On Jan. 10, Gov. J.B. Pritzker signed into law the Protect Illinois Communities Act, which prohibits the sale and distribution of assault-style weapons, high-capacity magazines and gun switches in Illinois, effective immediately.
The heroic journey to this historic moment was led by an army of legislators, lobbyists and activists.
“For the past four years, my administration and my colleagues in the State Capitol have been battling the powerful forces of the (National Rifle Association) to enshrine the strongest and most effective gun violence legislation that we possibly can,” Pritzker declared. “I couldn’t be prouder to say that we got it done.
“And we will keep fighting — bill by bill, vote by vote, and protest by protest — to ensure that future generations only hear about massacres like Highland Park, Sandy Hook and Uvalde in their textbooks.”
Highland Park was the tipping point. On July 4 in that northern Chicago suburb, a young man allegedly used an AR-15-style rifle to shoot and kill seven people and wound more than two dozen others at a parade.
I am thrilled these weapons of war are now illegal in Illinois. Yet future textbooks will not chronicle the gun-propelled slaughter in Chicago, and this law, while crucial and long overdue, will not quell the underlying deficits that plague many communities of color.
The mass shooting in Highland Park commanded attention because it is a largely wealthy, white city where gun violence is rare. I am not blaming Highland Park for that, but the sorry truth is that for decades, the body counts have mounted in other communities with few resources to fight it.
There were 695 homicides in Chicago in 2022, according to Chicago Police Department data analyzed by WTTW News. And 2,832 shootings were reported last year. The vast majority of the homicide victims — more than 3 out of every 4 — were Black, the analysis shows; 87% of those were male. Most perished by the gun.
“My question is, and I love my brothers and sisters in Highland (Park), but if it didn’t happen to Highland, would we be pushing the way we (are) pushing now?” said the Rev. Cornelius Parks, pastor of Good Hope Free Will Baptist Church on Chicago’s West Side.
His church is a few blocks from the scene of another recent mass shooting, on another holiday, in East Garfield Park.
Around 9 p.m. on Oct. 31, 14 people were attacked in a drive-by shooting near California Avenue and Polk Street on Chicago’s West Side. Three were children: a 3-year-old and two others, 11 and 13. The adults ranged in age from 30s to 50s. One later died. It started “when two people inside a dark SUV began shooting, police said.

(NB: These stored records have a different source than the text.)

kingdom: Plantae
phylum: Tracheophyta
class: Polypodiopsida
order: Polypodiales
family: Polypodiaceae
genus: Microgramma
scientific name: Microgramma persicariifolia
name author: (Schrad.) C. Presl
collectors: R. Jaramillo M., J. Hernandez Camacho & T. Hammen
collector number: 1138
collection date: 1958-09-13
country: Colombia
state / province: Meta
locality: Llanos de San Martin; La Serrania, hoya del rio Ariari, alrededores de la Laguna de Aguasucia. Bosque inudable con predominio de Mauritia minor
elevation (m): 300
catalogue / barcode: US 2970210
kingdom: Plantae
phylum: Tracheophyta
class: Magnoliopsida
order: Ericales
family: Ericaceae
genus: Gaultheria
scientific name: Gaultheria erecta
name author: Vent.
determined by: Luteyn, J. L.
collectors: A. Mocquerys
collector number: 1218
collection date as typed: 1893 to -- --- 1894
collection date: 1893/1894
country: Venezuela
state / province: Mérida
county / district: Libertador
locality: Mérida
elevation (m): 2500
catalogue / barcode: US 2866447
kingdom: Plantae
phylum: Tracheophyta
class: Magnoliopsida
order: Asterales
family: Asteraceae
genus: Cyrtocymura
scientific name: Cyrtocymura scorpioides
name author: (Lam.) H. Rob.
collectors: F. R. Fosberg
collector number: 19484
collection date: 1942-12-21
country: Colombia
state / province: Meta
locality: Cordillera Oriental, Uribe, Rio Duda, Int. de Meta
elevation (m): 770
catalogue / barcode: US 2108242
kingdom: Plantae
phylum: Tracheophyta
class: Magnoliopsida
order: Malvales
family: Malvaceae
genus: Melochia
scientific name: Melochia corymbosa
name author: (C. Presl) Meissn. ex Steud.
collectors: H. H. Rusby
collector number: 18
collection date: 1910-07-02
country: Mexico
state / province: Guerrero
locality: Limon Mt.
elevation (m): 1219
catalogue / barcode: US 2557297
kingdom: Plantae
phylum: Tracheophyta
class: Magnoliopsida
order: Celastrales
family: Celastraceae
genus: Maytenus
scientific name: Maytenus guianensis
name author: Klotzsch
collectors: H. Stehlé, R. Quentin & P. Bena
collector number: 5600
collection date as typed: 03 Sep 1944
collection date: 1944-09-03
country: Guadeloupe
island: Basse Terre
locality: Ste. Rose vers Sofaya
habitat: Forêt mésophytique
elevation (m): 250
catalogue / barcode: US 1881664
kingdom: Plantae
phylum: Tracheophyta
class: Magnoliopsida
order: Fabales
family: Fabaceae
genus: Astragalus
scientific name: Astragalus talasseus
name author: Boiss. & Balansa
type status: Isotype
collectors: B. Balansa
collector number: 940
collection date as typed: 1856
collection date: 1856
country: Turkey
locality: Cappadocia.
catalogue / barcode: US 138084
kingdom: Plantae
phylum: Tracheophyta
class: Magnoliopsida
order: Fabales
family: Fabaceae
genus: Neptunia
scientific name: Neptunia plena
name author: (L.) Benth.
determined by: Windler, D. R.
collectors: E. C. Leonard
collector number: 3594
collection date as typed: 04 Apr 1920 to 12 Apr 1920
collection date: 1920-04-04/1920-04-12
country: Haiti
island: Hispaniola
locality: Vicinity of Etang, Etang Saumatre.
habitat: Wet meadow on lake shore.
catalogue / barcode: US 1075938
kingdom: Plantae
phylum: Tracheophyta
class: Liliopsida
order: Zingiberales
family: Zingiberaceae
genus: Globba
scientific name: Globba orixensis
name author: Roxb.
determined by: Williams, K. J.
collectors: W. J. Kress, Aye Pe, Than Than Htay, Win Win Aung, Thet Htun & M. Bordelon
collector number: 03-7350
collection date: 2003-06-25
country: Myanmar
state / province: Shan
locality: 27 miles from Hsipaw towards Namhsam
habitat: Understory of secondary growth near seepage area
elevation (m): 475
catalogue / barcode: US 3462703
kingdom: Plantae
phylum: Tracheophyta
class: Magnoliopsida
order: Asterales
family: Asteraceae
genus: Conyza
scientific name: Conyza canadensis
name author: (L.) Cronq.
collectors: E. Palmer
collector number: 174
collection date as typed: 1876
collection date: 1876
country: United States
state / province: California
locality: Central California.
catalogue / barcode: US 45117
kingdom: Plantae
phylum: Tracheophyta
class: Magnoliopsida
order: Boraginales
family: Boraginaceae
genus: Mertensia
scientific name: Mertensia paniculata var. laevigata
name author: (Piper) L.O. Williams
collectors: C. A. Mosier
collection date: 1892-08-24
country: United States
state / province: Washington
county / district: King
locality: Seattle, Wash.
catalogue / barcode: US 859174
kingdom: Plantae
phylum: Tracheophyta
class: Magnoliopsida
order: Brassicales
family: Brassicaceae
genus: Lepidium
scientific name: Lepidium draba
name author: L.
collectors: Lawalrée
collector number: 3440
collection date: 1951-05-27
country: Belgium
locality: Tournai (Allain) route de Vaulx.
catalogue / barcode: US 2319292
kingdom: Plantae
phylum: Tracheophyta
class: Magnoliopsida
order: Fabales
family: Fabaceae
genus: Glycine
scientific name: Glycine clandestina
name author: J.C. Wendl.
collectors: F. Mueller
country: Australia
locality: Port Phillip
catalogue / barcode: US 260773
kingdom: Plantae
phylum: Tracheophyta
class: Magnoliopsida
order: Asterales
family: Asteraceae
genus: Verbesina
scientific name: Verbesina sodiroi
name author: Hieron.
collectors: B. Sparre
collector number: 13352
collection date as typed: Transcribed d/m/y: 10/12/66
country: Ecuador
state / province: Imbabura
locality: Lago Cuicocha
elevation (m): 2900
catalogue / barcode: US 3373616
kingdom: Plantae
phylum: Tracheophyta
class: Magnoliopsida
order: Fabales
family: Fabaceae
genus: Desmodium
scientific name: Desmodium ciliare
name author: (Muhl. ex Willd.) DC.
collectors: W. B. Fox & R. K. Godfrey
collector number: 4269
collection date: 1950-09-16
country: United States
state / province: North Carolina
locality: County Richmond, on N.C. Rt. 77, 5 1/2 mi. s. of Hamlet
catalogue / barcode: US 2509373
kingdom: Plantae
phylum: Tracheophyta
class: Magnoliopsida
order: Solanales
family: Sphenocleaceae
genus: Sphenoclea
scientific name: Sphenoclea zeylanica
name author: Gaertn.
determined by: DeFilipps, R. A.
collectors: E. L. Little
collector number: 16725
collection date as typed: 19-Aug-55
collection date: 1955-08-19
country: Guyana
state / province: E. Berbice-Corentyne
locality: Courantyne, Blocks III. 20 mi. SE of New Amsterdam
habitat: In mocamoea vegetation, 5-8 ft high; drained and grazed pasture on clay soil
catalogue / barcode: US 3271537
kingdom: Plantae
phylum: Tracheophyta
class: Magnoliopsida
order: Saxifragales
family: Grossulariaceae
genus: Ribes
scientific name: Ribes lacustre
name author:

The vehicle, possibly an Audi sedan, fled south,” the Tribune reported.
Parks was a leading advocate of the assault weapons ban, but he said more needs to be done to heal the physical and psychic wounds of violence in communities like his.
“The violence that’s been taking place, that plague in the city of Chicago that is definitely relentless now,” he told me recently. “And truth be told, even with the gun laws, that won’t stop it completely.”
He participates in a network of religious leaders who are providing counseling and support to the victims of the Halloween shooting.
“I’ve been working with the community to try to bring awareness of things that’s been plaguing our communities for a long time.
“Unfortunately,” he said, “many think it is normal. Gun violence has become normal; it’s not always been normal.”
Since July 4, there has been a stream of media reports about Highland Park, but not so much about the gun violence in communities that suffer massive deficits in resources.
In the aftermath of the Halloween shooting, “there’s a lot of repercussions that have taken place, a lot of individuals that got shot,” Parks said. “All of them had severe injuries that they had to work through, live through, operate through whether it’s going through rehab.”
“I don’t believe everyone fully understands,” he added, “because when everyone else clears away, when the smoke clears, when everyone leaves, these people will have to bear this burden, these wounds, by themselves.”
His neighbors have scant access to assets and activities, he said, such as mental health services, neighborhood parks and other recreational outlets, and adequate schools.
He pointed to his high school, Manley Career Academy High School, where 77 students are enrolled. “So, you don’t have extracurricular activities. How can you, with that little number of students in there? So now you have a huge school that don’t even have 100 students. So, the resources (are) very important.”
For East Garfield Park and dozens of communities across Chicago, banning the guns is just the beginning.